Credit: NASA/JPL-Caltech/MSSS

NASA’s Curiosity Mars rover is now carrying out Sol 2688 tasks.

The rover is on the move, reports Abigail Fraeman, a planetary geologist at NASA’s Jet Propulsion Laboratory.

“Over the last couple of weeks, the Curiosity science team engaged in a series of long debates about where we should go after we completed our analyses of the Hutton sample,” Fraeman notes. “Our first option was to drive downhill and rejoin the strategically planned route that skirts the base of the Greenheugh pediment. The second option was to head the other way and drive uphill onto the top of pediment capping unit.”

Curiosity Mars Hand Lens Imager photo produced on Sol 268, February 26, 2020.
Credit: NASA/JPL-Caltech/MSSS

Potentially passable route

Fraeman explains that Mars researchers had always planned to drive on top of the Greenheugh pediment at some point, “but the rover wouldn’t reach the access points identified from orbit for months, or possibly even years.”

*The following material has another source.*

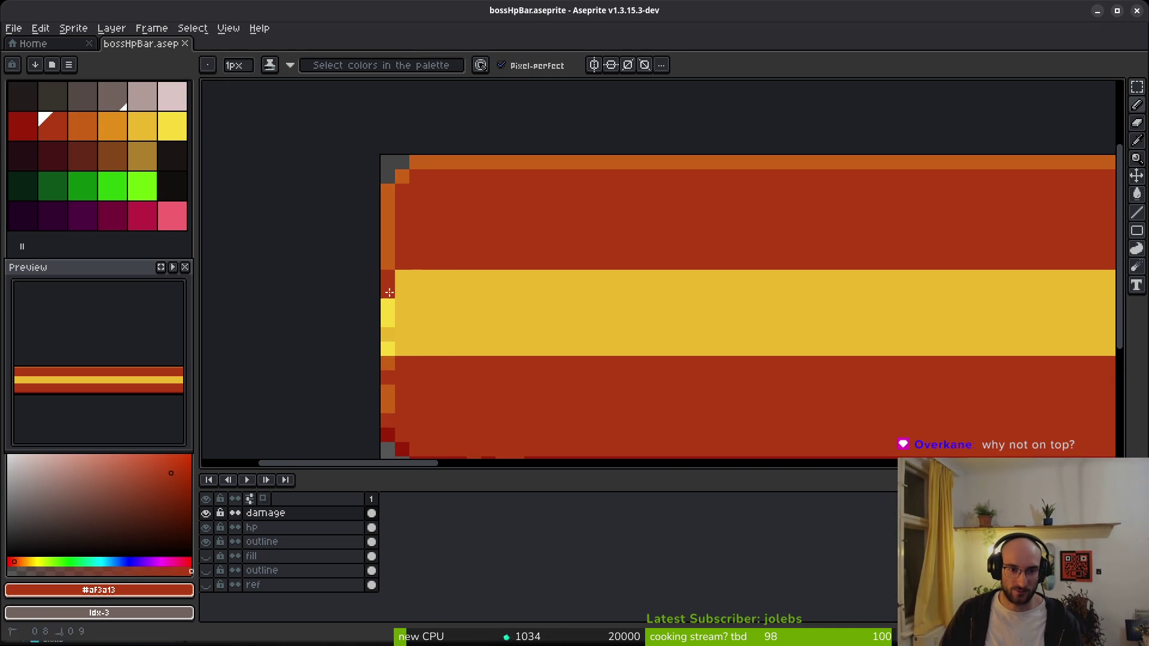
alt+click(388, 262)
drag(388, 272, 387, 302)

While Curiosity was completing the drill campaign at Hutton, rover drivers working with surface properties scientists discovered a “potentially passable route” onto the top of the Greenheugh pediment that was accessible from our current location.

Curiosity Mast Camera Left photo taken on Sol 2686, February 26, 2020.
Credit: NASA/JPL-Caltech/MSSS

“So as a team we had to consider were the science benefits worth trying to drive onto the pediment now, or we should wait until later as originally planned? In the end, we decided the science rationale to ascend now were so compelling, it was worth going for it,” Fraeman points out.

Steep slopes

The focus of a recent plan is to execute the first of several drives that will take the robot to the top. Curiosity planners don’t expect to encounter slopes much greater than 25 degrees early on, Fraeman says, but subsequent drives will require the rover to ascend slopes of 30 degrees or more.

Curiosity Mast Camera Left photo taken on Sol 2686, February 26, 2020.
Credit: NASA/JPL-Caltech/MSSS

“We’ve never driven up slopes this steep with Curiosity before, and we don’t actually know if the rover will be able to make it all the way up and over,” Fraeman adds. “However, all of our analysis shows this attempt won’t put any unusual risk on the vehicle hardware, so there’s no reason we can’t try!”

Curiosity Mars Hand Lens Imager photo produced on Sol 2687, February 27, 2020.
Credit: NASA/JPL-Caltech/MSSS

Fraeman concludes: “Exploring Mars is always exciting, but for me, this has been a particularly fun and exciting time to be a part of the Curiosity science team. I love the feeling of exploring and venturing into the unknown. We don’t know if we’ll be able to make it onto the pediment capping unit here, but we know we’ll discover something completely new if we do reach the top.”